A case of successful optimization and customization of spherical roller bearings

Aug 30, 2021

One of Cooper Rolling mill plant client's production line adopts helical gear transmission, and the bearing adopts 241 series spherical roller bearings. The dimension is 480*790*308mm. It is a large bearing. During the use of this reducer, the bearing life is short and easy to damage. 

Original bearing structure and operating conditions

The fixed end bearing of the high-speed shaft of this reducer uses 241 series CA type spherical roller bearings. The bearing consists of an outer ring, an inner ring, rolling elements, CA cage and a fixed middle rib. In the meantime, the plant use spherical roller bearing with a split steel cage, with a life of about 4 months, and the failure mode was the fracture of the bottom of the steel cage.

Failure analysis

After analysis, it is believed that failure reasons are as follows:

1）Since the reducer adopts helical gear transmission, the bearing is installed at the fixed end of the drive shaft, and the bearing bears a relatively large axial force. The 241 series of spherical roller bearings are designed for the original purpose and applications, mainly to withstand large radial forces, but the axial load carrying capacity is relatively weak.

2）There has been a single row loading situation. The clearance of this type of bearing is bigger than 0 and the ratio of axial force to radial force is large to a certain extent, and the following situations occur: Fa/Fr＞tanα, where: Fa is the axial force; Fr is the radial force; α is the contact angle . At this time, in theory, there will be a single column loading situation. When the single row of rollers is loaded, the unloaded rollers will slip, which will cause the risk of damage to the bearing during operation.

3）Single row load makes the roller speed difference on both sides, the running speed of the cage is different, and the loaded row speed is higher, which has higher requirements for the performance of the cage.

4) Due operation, the vibration is large and there is a large impact load, so that the cage can withstand a large impact force, and the cage is not enough to bear the vibration and impact force.

Solution

In view of the above working conditions, without changing the bearing dimensions (installation position limitation) and bearing capacity, increase the thickness of the cage to enhance its bearing capacity. The specific design optimization plan is as follows: 

(1) The split carbon steel cage is used to replace the brass cage. The material is 20 steel. The relevant size of the cage is increased to enhance its strength and bearing capacity.
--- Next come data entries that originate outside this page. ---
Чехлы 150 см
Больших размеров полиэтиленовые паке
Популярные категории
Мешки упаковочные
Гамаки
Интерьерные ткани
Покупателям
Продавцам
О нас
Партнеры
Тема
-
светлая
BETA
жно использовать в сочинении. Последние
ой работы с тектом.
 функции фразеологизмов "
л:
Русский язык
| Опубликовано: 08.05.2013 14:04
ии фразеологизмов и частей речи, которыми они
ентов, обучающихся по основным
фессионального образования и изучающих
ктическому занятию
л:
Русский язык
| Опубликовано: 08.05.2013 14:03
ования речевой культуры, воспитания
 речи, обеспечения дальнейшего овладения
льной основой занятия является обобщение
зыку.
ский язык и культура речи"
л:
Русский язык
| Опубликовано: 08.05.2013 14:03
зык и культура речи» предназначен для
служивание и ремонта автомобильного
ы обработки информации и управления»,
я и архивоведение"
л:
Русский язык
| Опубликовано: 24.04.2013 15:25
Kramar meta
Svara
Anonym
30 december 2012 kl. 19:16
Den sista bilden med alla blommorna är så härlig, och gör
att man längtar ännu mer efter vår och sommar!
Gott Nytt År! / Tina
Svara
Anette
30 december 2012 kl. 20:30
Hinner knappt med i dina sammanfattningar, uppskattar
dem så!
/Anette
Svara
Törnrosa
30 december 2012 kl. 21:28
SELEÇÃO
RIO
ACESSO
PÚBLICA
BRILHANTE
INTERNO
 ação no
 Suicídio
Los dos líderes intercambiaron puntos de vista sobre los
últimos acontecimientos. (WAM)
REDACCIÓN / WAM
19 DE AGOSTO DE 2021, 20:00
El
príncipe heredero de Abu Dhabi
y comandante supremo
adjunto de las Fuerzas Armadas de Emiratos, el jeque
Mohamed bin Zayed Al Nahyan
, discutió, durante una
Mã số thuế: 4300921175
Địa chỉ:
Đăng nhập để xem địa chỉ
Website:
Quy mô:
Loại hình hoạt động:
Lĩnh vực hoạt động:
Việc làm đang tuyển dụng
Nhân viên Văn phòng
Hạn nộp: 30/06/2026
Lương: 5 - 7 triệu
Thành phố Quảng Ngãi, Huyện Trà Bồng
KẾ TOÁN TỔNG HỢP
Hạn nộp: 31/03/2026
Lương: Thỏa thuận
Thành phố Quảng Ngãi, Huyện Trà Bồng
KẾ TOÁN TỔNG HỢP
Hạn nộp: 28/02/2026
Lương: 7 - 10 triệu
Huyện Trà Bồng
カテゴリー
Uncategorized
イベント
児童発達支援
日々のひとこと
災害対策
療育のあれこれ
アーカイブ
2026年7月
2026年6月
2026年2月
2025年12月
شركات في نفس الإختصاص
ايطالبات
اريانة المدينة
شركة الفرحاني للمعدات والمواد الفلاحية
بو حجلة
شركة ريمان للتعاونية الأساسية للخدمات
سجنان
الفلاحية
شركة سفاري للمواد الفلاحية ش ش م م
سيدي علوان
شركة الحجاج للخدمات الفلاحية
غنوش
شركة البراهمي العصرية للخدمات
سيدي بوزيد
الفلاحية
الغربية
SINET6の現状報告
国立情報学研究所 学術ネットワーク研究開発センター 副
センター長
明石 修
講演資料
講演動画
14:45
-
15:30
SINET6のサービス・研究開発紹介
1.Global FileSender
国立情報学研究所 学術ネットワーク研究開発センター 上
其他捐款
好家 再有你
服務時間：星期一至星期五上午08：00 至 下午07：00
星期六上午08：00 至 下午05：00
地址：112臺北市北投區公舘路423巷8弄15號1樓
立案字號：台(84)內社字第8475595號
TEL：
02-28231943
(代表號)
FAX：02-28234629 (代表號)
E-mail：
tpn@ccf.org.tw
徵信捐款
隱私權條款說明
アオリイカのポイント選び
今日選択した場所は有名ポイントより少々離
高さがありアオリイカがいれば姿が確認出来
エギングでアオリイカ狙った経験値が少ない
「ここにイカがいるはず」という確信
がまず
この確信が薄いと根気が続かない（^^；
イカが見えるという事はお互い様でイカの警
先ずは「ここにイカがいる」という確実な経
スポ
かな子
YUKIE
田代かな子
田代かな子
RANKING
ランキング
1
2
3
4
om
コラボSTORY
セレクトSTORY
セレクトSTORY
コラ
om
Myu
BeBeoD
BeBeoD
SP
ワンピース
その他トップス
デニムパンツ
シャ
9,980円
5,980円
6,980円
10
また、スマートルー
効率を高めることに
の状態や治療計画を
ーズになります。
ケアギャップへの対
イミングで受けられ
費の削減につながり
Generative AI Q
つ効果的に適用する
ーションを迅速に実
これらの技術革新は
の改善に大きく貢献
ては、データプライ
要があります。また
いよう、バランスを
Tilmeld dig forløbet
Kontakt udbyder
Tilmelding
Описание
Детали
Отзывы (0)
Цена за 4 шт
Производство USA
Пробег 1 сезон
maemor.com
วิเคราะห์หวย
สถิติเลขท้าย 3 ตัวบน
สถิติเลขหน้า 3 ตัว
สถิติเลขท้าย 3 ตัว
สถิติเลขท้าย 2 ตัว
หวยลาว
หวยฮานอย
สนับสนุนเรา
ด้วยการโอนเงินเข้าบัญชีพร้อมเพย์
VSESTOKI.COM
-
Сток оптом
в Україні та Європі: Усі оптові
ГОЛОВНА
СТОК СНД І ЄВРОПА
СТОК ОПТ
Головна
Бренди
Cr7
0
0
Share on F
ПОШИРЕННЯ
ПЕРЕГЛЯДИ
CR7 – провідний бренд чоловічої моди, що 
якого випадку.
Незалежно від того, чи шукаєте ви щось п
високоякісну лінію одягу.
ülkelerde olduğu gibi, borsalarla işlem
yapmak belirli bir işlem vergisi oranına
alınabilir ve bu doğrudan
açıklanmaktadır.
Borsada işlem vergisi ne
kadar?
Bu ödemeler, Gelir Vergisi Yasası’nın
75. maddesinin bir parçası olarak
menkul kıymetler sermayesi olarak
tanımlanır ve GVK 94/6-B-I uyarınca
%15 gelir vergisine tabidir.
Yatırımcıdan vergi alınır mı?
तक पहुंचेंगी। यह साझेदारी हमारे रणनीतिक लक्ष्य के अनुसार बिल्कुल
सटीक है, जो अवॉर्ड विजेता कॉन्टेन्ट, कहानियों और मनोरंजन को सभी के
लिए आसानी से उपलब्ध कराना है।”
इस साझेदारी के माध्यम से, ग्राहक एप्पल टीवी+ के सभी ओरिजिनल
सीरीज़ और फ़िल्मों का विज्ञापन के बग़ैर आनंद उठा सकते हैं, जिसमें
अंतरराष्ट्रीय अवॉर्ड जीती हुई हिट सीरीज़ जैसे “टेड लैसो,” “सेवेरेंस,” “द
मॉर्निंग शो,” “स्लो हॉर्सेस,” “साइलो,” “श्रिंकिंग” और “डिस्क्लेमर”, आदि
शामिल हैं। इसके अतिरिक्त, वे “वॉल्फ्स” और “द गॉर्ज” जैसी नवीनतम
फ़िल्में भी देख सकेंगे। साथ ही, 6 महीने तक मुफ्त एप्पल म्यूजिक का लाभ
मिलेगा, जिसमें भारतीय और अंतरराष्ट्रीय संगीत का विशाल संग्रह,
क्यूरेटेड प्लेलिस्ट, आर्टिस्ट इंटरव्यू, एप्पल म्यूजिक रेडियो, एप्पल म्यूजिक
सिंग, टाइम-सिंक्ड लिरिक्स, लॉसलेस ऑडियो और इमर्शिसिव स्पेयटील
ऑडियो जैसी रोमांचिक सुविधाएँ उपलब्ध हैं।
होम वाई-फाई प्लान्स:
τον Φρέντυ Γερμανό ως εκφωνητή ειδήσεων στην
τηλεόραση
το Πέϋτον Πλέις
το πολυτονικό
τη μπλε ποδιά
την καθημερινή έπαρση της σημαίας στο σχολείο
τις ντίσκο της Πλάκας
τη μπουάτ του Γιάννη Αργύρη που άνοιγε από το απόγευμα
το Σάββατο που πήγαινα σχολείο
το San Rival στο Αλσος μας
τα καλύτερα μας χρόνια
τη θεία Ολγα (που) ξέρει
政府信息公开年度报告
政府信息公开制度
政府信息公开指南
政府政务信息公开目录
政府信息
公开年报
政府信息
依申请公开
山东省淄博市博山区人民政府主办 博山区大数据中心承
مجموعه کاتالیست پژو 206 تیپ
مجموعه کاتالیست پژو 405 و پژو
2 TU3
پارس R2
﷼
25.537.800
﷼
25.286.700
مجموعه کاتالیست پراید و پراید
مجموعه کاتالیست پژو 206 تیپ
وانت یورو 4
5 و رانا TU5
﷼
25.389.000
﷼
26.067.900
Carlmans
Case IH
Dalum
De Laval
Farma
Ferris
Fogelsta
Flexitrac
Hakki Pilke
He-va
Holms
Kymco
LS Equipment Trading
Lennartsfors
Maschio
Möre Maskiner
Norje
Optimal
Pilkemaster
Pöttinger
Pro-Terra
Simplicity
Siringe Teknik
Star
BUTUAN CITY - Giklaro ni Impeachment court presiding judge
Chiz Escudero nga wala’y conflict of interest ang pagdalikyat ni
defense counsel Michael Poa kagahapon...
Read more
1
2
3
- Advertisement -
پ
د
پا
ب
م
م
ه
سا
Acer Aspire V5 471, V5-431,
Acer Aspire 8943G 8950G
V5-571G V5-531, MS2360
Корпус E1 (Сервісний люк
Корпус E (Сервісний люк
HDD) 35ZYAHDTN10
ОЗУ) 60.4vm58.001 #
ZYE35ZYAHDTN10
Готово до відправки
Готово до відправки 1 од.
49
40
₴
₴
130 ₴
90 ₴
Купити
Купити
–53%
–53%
(2) Increase the tooth width of the cage, keep the roller diameter constant, and reduce the number of rollers. Due to the complicated bearing forces in the working conditions, in order to ensure that the rollers have sufficient bearing capacity, the solution of reducing their diameters is not advisable. It is determined that the number of rollers is reduced to 20.

(3) The roller length is reduced from the original 128 mm to 120 mm to increase the cage beam width. Due to the shortening of the rollers, attention should be paid to the L1 dimension of the outer diameter of the cage. If it is not selected properly, the rollers will easily fall out of the cage during assembly. In this example, L = 105mm, α = 13°, L1 is 90 mm, and the value is appropriate after installation and testing 

(4) Cancel the fixed middle retaining edge and adopt the movable middle retaining ring. The main difference between the movable retaining ring and the fixed retaining rib is: When the bearing is running, the fixed retaining rib cannot be moved axially, but it guides the rollers well. When bearing the axial load, the load of the two rows of rollers cannot be adjusted, which will easily cause the single row of rollers to be stressed or cause stress concentration. During the movement, the retaining ring can move axially to compensate the left and right. When the bearing is bearing the axial load, the load of the two rows of rollers can be adjusted to make it evenly loaded and avoid stress concentration. If there is no movable retaining ring, its function is assumed by the cage.

(5) The outer dimensions of the bearing and the wall thickness of the ring remain unchanged to ensure installation. Other technical requirements are in line with current national and industry standards, such as shape and position tolerances, heat treatment, flaw detection and testing methods.

The improved bearing has been installed and used for more than one year, and there is no failure at present.